Combining lifeguard data with ocean observations, Dusek’s team developed an initial rip-current model in 2013. At the time, running that model in real time wasn’t possible because operational nearshore forecasting systems were still under development. As the National Weather Service completed the Nearshore Wave Prediction System—a suite of high-resolution wave and water-level models covering U.S. coasts—the pieces came together.

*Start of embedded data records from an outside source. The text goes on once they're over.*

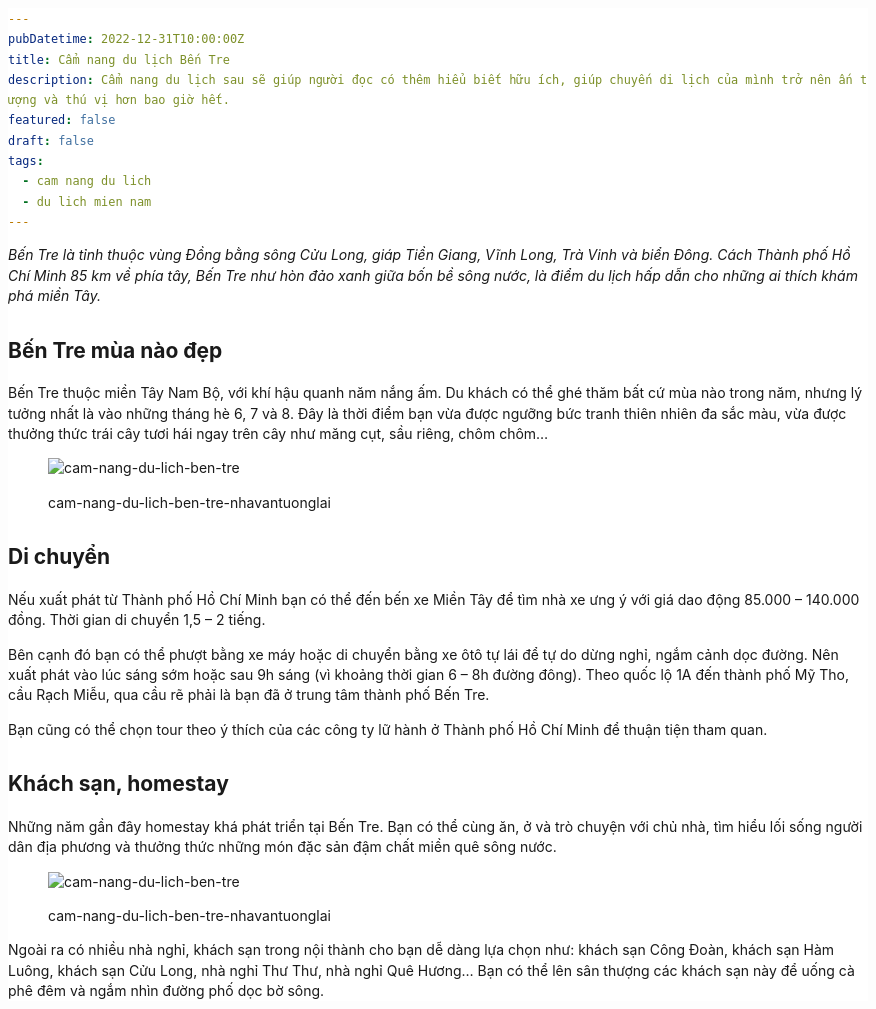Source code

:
 ```yaml
---
pubDatetime: 2022-12-31T10:00:00Z
title: Cẩm nang du lịch Bến Tre
description: Cẩm nang du lịch sau sẽ giúp người đọc có thêm hiểu biết hữu ích, giúp chuyến di lịch của mình trở nên ấn tượng và thú vị hơn bao giờ hết.
featured: false
draft: false
tags:
  - cam nang du lich
  - du lich mien nam
---
```


_Bến Tre là tỉnh thuộc vùng Đồng bằng sông Cửu Long, giáp Tiền Giang, Vĩnh Long, Trà Vinh và biển Đông. Cách Thành phố Hồ Chí Minh 85 km về phía tây, Bến Tre như hòn đảo xanh giữa bốn bề sông nước, là điểm du lịch hấp dẫn cho những ai thích khám phá miền Tây._

## Bến Tre mùa nào đẹp

Bến Tre thuộc miền Tây Nam Bộ, với khí hậu quanh năm nắng ấm. Du khách có thể ghé thăm bất cứ mùa nào trong năm, nhưng lý tưởng nhất là vào những tháng hè 6, 7 và 8. Đây là thời điểm bạn vừa được ngưỡng bức tranh thiên nhiên đa sắc màu, vừa được thưởng thức trái cây tươi hái ngay trên cây như măng cụt, sầu riêng, chôm chôm…

<figure><img src="https://nhavantuonglai.com/image/article/thu-vien/cam-nang-du-lich-ben-tre-065.jpg" alt="cam-nang-du-lich-ben-tre" height="100%" width="100%"><figcaption><p>cam-nang-du-lich-ben-tre-nhavantuonglai</p></figcaption></figure>

## Di chuyển

Nếu xuất phát từ Thành phố Hồ Chí Minh bạn có thể đến bến xe Miền Tây để tìm nhà xe ưng ý với giá dao động 85.000 – 140.000 đồng. Thời gian di chuyển 1,5 – 2 tiếng.

Bên cạnh đó bạn có thể phượt bằng xe máy hoặc di chuyển bằng xe ôtô tự lái để tự do dừng nghỉ, ngắm cảnh dọc đường. Nên xuất phát vào lúc sáng sớm hoặc sau 9h sáng (vì khoảng thời gian 6 – 8h đường đông). Theo quốc lộ 1A đến thành phố Mỹ Tho, cầu Rạch Miễu, qua cầu rẽ phải là bạn đã ở trung tâm thành phố Bến Tre.

Bạn cũng có thể chọn tour theo ý thích của các công ty lữ hành ở Thành phố Hồ Chí Minh để thuận tiện tham quan.

## Khách sạn, homestay

Những năm gần đây homestay khá phát triển tại Bến Tre. Bạn có thể cùng ăn, ở và trò chuyện với chủ nhà, tìm hiểu lối sống người dân địa phương và thưởng thức những món đặc sản đậm chất miền quê sông nước.

<figure><img src="https://nhavantuonglai.com/image/article/thu-vien/cam-nang-du-lich-ben-tre-066.jpg" alt="cam-nang-du-lich-ben-tre" height="100%" width="100%"><figcaption><p>cam-nang-du-lich-ben-tre-nhavantuonglai</p></figcaption></figure>

Ngoài ra có nhiều nhà nghỉ, khách sạn trong nội thành cho bạn dễ dàng lựa chọn như: khách sạn Công Đoàn, khách sạn Hàm Luông, khách sạn Cửu Long, nhà nghỉ Thư Thư, nhà nghỉ Quê Hương… Bạn có thể lên sân thượng các khách sạn này để uống cà phê đêm và ngắm nhìn đường phố dọc bờ sông.
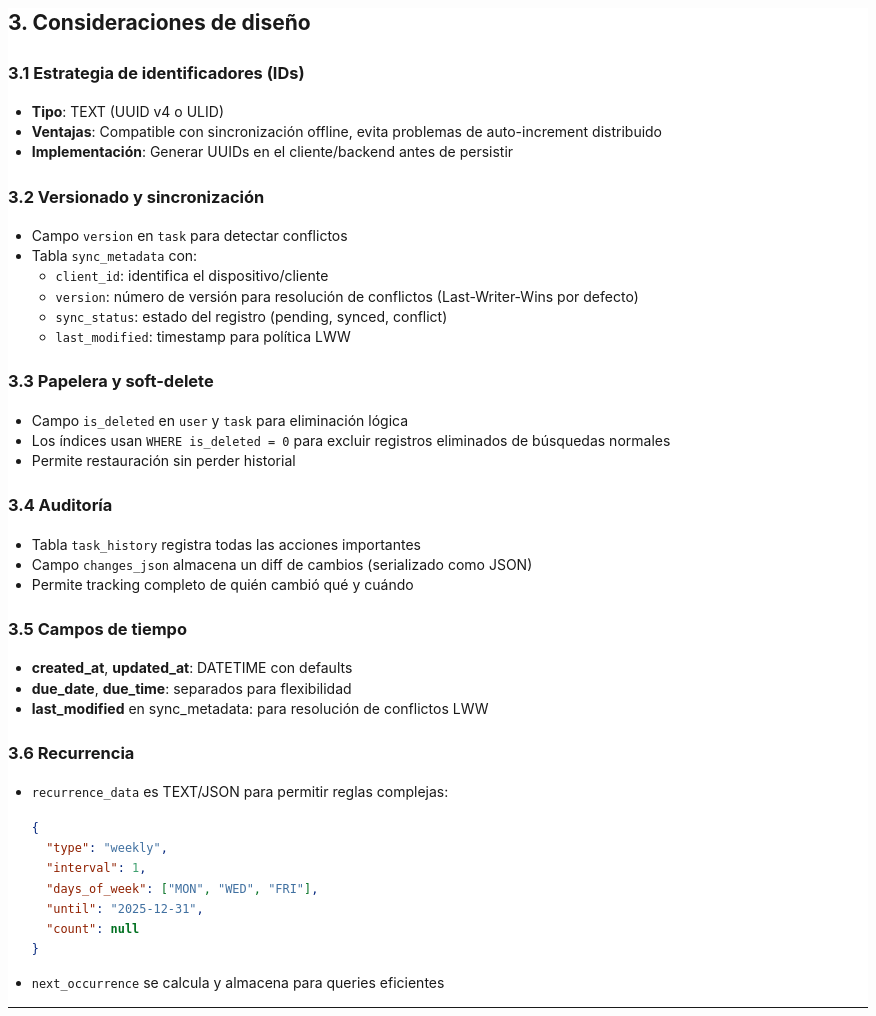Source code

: 
## 3. Consideraciones de diseño

### 3.1 Estrategia de identificadores (IDs)

- **Tipo**: TEXT (UUID v4 o ULID)
- **Ventajas**: Compatible con sincronización offline, evita problemas de auto-increment distribuido
- **Implementación**: Generar UUIDs en el cliente/backend antes de persistir

### 3.2 Versionado y sincronización

- Campo `version` en `task` para detectar conflictos
- Tabla `sync_metadata` con:
  - `client_id`: identifica el dispositivo/cliente
  - `version`: número de versión para resolución de conflictos (Last-Writer-Wins por defecto)
  - `sync_status`: estado del registro (pending, synced, conflict)
  - `last_modified`: timestamp para política LWW

### 3.3 Papelera y soft-delete

- Campo `is_deleted` en `user` y `task` para eliminación lógica
- Los índices usan `WHERE is_deleted = 0` para excluir registros eliminados de búsquedas normales
- Permite restauración sin perder historial

### 3.4 Auditoría

- Tabla `task_history` registra todas las acciones importantes
- Campo `changes_json` almacena un diff de cambios (serializado como JSON)
- Permite tracking completo de quién cambió qué y cuándo

### 3.5 Campos de tiempo

- **created_at**, **updated_at**: DATETIME con defaults
- **due_date**, **due_time**: separados para flexibilidad
- **last_modified** en sync_metadata: para resolución de conflictos LWW

### 3.6 Recurrencia

- `recurrence_data` es TEXT/JSON para permitir reglas complejas:
  ```json
  {
    "type": "weekly",
    "interval": 1,
    "days_of_week": ["MON", "WED", "FRI"],
    "until": "2025-12-31",
    "count": null
  }
  ```
- `next_occurrence` se calcula y almacena para queries eficientes

---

Tying the rip-current model to the Nearshore Wave Prediction System allowed NOAA to validate forecasts in locations such as Miami and San Diego and to partner with other lifeguard agencies to refine performance. In February NOAA moved the model into operational use, giving forecasters a way to predict the likelihood of hazardous rip currents on a 1 to 100 percent scale—similar to probability-of-precipitation forecasts used in routine weather apps.
Boaters and beachgoers will begin to see rip-current risk appear in weather products and local forecasts as NOAA distributes the data. The agency is also exploring enhancements such as incorporating webcam feeds from waterfront hotels and surf shacks and applying artificial intelligence to video imagery to identify rip-current signatures in real time. Those advances could further improve short-term warnings and beach safety messaging over the coming years.
Together, improved storm-sampling drones and operational rip-current forecasts represent meaningful steps forward in coastal safety and marine forecasting. For boaters, coastal communities, and emergency managers, these tools promise clearer, more actionable information—helping people make better decisions and reducing risk when hazardous weather and ocean conditions approach.